This Python 3.x command-line application allows the transformation of IBECS XML documents into an OMTD-SHARE corpus directory. The script takes the IBECS XML input document and the name of the OMTD corpus output directory as required command-line arguments. It then proceeds to transform every single abstract in the IBECS records into OMTD a "full-text" document, as well as at least one OMTD-SHARE XML metadata document per IBECS record, or minimally as many as there are abstracts. It approximately transforms 200 IBECS records per second, and takes around 15 minutes to transform nearly 170,000 IBECS records found in the December 2017 release of IBECS, on a 2.7 GHz machine, using a single processor core.
ibecs-to-omtd-parser.py [options] IBECS_FILE OMTD_DIR
Where:
IBECS
is the IBECS input XML fileOMTD_DIR
is the name of the output directory (to create)
In addition, the following optional arguments can be set:
-h, --help show the help message and exit
-f, --force overwrite the corpus if it exists
--encoding ENCODING text encoding for the abstracts [default: UTF-8]
--abstracts ABS_PATH direcotry name for the abstracts [default: fulltext]
--version show the program's version number and exit
--verbose, -v increase log level [default: WARN]
--quiet, -q decrease log level [default: WARN]
--logfile FILE log to FILE instead of <STDERR>
A typical execution of the script will look as follows:
python3 ibecs-to-omtd-parser.py -v IBECS.xml OMTD
That will require that a proper Python 3 installation is available on the machine to execute the script, the -v
option increases the logging verbosity (to INFO level), and the script will expect to read the IBECS records from a file called IBECS.xml
that must be in the current directory, and will also create an output directory named OMTD
that will contain the OMTD corpus, also in the current directory where this script is being executed.
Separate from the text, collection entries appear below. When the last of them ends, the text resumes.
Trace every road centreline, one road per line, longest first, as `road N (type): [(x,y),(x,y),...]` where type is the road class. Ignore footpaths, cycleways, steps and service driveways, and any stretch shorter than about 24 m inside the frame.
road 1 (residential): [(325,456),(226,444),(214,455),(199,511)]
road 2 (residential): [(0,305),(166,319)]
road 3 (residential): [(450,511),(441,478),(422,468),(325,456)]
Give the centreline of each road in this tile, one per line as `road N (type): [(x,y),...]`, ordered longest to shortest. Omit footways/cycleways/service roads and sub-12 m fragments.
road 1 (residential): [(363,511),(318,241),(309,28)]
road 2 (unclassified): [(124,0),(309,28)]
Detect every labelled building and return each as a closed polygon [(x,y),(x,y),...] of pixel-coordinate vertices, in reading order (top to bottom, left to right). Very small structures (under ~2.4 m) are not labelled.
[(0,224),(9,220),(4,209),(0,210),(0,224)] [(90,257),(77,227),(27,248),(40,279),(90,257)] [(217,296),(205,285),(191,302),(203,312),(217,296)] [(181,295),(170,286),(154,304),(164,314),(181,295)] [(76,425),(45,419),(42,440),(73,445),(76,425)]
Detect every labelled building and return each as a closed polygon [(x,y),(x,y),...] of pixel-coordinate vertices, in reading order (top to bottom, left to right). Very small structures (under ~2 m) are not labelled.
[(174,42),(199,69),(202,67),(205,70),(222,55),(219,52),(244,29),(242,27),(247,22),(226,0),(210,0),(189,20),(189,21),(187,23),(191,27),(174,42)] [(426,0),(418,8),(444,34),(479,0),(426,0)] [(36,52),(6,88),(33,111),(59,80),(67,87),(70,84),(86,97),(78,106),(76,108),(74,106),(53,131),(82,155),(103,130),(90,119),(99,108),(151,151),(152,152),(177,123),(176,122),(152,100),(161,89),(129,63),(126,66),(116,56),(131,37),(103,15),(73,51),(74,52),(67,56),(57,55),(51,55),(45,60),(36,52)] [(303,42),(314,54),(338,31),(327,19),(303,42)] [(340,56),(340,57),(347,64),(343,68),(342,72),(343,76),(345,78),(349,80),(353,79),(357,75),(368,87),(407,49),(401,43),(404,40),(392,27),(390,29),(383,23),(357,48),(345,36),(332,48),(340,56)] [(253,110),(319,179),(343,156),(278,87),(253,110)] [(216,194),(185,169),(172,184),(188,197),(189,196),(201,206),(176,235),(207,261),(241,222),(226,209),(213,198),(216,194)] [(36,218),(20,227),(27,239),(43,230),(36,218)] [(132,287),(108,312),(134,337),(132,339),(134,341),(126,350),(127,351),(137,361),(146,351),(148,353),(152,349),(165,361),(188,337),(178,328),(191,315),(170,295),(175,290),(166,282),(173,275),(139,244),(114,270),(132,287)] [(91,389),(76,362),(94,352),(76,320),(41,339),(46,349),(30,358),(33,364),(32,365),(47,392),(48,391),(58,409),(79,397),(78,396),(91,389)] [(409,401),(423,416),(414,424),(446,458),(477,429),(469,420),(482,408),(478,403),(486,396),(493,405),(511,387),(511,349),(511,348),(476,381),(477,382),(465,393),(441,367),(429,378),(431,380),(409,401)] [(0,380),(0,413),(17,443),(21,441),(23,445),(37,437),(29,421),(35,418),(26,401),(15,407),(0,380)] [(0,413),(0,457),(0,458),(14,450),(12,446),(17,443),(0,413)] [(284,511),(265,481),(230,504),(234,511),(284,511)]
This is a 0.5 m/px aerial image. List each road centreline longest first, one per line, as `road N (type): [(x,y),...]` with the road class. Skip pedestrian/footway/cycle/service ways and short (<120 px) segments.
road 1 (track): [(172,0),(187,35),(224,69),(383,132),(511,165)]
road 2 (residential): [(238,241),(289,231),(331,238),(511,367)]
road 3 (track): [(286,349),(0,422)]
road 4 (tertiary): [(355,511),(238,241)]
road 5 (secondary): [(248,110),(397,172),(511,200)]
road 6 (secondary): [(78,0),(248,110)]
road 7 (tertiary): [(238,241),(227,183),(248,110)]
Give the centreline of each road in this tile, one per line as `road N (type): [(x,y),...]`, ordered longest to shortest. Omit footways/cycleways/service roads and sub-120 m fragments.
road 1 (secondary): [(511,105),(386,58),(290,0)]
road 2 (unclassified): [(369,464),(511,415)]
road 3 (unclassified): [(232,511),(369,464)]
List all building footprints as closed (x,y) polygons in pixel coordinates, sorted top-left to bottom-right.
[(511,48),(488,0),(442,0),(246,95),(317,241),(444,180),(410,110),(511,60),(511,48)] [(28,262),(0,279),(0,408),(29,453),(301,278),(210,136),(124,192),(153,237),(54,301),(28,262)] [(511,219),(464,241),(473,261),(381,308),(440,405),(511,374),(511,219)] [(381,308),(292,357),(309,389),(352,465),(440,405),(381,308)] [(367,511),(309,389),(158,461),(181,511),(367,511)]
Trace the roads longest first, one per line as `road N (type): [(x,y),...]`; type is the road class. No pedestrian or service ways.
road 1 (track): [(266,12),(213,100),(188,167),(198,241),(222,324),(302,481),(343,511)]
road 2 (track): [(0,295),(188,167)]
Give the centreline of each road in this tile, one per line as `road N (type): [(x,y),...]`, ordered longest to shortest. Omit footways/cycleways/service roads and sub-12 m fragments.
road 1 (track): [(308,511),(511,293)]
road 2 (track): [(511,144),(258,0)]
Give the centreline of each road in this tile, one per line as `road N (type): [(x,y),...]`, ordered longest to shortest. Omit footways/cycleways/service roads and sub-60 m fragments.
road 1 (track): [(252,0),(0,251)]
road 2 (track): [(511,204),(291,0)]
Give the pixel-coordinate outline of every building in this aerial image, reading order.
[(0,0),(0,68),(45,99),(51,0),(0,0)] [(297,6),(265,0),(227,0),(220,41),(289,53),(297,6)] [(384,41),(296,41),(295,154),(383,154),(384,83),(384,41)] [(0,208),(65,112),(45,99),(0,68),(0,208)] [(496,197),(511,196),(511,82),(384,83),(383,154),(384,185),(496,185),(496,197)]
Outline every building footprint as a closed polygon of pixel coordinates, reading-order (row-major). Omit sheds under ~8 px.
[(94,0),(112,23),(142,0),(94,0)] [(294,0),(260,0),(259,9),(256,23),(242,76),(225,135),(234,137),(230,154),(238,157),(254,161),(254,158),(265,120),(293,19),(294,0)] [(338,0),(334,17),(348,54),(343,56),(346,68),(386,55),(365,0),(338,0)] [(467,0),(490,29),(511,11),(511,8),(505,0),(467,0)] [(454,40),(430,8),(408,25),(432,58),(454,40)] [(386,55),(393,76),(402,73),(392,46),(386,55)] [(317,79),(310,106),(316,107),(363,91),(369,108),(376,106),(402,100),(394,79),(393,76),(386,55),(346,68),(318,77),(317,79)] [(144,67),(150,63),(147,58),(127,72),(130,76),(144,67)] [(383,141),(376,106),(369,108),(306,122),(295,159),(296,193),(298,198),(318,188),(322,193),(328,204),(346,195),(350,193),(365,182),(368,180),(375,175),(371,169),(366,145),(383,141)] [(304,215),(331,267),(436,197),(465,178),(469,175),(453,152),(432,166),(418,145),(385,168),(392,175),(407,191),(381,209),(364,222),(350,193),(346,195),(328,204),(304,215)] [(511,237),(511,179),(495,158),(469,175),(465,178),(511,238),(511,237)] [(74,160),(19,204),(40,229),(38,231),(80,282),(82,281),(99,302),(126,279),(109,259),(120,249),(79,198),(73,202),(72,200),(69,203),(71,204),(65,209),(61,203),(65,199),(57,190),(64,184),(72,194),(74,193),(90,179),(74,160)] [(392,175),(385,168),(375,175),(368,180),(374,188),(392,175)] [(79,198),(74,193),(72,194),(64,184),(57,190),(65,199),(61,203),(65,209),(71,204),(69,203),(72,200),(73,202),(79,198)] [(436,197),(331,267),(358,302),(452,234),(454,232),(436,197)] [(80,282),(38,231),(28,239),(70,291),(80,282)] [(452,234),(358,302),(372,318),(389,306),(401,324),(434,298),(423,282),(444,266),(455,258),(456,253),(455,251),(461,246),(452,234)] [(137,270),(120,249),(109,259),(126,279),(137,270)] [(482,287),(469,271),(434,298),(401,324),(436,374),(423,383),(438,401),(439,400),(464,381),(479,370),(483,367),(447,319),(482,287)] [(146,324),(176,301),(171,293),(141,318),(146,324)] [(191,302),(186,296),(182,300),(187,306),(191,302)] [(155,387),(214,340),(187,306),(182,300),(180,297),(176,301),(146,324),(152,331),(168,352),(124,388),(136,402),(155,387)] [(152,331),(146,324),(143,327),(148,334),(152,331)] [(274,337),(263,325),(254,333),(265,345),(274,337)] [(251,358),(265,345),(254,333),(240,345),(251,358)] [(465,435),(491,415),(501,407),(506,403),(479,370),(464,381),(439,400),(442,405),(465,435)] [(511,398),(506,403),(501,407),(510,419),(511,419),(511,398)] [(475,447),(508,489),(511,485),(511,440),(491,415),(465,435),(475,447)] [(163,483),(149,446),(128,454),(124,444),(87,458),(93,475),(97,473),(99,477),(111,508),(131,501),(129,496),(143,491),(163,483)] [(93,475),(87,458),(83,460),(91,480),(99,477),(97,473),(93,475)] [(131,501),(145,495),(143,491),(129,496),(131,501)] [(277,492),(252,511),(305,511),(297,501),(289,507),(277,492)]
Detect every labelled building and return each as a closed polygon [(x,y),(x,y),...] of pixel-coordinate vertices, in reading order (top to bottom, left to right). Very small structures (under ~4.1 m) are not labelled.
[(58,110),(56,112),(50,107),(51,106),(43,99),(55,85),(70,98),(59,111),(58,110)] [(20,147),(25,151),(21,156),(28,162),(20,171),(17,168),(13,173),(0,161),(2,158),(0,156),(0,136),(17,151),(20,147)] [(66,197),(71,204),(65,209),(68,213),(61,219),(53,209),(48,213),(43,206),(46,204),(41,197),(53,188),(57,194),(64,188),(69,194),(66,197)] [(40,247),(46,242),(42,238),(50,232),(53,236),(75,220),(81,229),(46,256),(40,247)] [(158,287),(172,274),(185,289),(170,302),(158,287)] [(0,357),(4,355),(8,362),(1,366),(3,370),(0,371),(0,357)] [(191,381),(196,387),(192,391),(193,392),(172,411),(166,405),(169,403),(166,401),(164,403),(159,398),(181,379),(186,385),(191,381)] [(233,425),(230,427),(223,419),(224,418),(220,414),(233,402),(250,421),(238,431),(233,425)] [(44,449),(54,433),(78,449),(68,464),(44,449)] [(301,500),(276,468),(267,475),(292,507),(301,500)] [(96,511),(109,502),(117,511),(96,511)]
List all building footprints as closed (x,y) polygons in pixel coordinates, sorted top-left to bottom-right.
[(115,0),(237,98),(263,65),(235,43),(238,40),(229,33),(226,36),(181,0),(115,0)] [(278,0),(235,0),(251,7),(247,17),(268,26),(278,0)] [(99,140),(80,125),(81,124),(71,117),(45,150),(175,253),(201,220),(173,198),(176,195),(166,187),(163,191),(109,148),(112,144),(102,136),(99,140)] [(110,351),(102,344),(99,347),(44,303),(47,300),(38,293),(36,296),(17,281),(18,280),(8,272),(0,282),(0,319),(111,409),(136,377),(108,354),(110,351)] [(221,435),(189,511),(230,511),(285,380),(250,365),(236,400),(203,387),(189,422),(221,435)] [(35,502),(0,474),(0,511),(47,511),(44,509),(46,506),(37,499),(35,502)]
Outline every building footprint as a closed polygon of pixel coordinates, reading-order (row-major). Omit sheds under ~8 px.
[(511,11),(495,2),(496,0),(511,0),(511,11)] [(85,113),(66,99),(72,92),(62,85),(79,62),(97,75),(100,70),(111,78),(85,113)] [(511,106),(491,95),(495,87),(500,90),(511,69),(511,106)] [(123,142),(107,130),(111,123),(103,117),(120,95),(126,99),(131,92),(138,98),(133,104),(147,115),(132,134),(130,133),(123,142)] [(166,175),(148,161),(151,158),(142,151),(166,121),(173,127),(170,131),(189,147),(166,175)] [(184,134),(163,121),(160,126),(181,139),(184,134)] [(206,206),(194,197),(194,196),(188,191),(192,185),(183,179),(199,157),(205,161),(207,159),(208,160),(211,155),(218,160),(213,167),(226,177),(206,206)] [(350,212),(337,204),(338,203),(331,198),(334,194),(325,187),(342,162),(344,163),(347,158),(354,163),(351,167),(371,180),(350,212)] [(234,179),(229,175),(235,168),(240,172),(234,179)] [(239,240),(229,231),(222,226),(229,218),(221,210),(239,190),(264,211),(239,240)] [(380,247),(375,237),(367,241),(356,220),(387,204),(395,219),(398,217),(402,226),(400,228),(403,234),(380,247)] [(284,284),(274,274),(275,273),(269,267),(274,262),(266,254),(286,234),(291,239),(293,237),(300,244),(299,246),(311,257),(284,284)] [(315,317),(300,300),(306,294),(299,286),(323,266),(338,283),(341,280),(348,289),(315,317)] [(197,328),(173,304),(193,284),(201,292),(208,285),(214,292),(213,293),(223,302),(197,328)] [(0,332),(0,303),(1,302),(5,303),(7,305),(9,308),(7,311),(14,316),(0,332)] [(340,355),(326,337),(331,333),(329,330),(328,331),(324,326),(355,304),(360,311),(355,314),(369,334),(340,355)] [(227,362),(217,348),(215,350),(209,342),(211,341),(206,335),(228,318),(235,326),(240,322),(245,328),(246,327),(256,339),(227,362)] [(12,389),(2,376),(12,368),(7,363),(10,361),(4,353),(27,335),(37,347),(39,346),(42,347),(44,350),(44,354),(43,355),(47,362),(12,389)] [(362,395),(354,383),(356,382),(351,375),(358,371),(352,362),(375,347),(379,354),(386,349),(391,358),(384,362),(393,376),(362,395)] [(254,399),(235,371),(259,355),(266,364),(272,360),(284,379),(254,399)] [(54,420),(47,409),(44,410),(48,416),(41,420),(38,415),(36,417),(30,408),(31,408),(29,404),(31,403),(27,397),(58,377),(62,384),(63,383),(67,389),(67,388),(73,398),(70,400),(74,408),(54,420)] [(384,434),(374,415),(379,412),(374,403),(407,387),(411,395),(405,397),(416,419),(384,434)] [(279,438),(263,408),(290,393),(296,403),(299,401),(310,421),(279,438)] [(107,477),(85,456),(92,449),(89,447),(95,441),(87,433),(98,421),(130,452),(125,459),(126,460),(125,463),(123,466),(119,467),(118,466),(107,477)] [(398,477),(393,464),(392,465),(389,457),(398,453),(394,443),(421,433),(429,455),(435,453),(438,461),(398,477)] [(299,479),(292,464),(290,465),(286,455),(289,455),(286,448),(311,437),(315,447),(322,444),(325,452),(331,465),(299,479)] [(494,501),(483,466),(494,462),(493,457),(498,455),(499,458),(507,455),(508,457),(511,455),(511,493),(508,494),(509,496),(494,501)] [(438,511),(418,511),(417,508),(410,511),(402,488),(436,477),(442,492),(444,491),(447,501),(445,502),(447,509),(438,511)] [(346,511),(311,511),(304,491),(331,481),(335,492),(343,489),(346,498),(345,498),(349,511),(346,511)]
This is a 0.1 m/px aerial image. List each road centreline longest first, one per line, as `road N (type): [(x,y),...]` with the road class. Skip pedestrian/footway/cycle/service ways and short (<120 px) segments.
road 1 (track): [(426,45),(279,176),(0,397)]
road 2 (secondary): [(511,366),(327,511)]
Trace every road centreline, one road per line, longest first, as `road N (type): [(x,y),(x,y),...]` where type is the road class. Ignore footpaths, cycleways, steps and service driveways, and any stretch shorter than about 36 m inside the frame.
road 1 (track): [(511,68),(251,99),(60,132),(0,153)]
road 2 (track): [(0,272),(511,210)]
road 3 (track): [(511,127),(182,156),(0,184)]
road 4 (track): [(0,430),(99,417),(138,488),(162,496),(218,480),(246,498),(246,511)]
After the transformation is complete (as said, for a full IBECS database and typical CPU that can take 15 minutes or more), the IBECS maintainer should manually verify the created corpus contains the same number of abstracts (in the "fulltext" directory) as are found in the IBECS database and the expected number of metadata records, while a license file in the "licence" directory should always be created by the script. Once all that has been verified, the directory should be zipped and the resulting archive provided to the OMTD maintainers using the agreed upon delivery channel.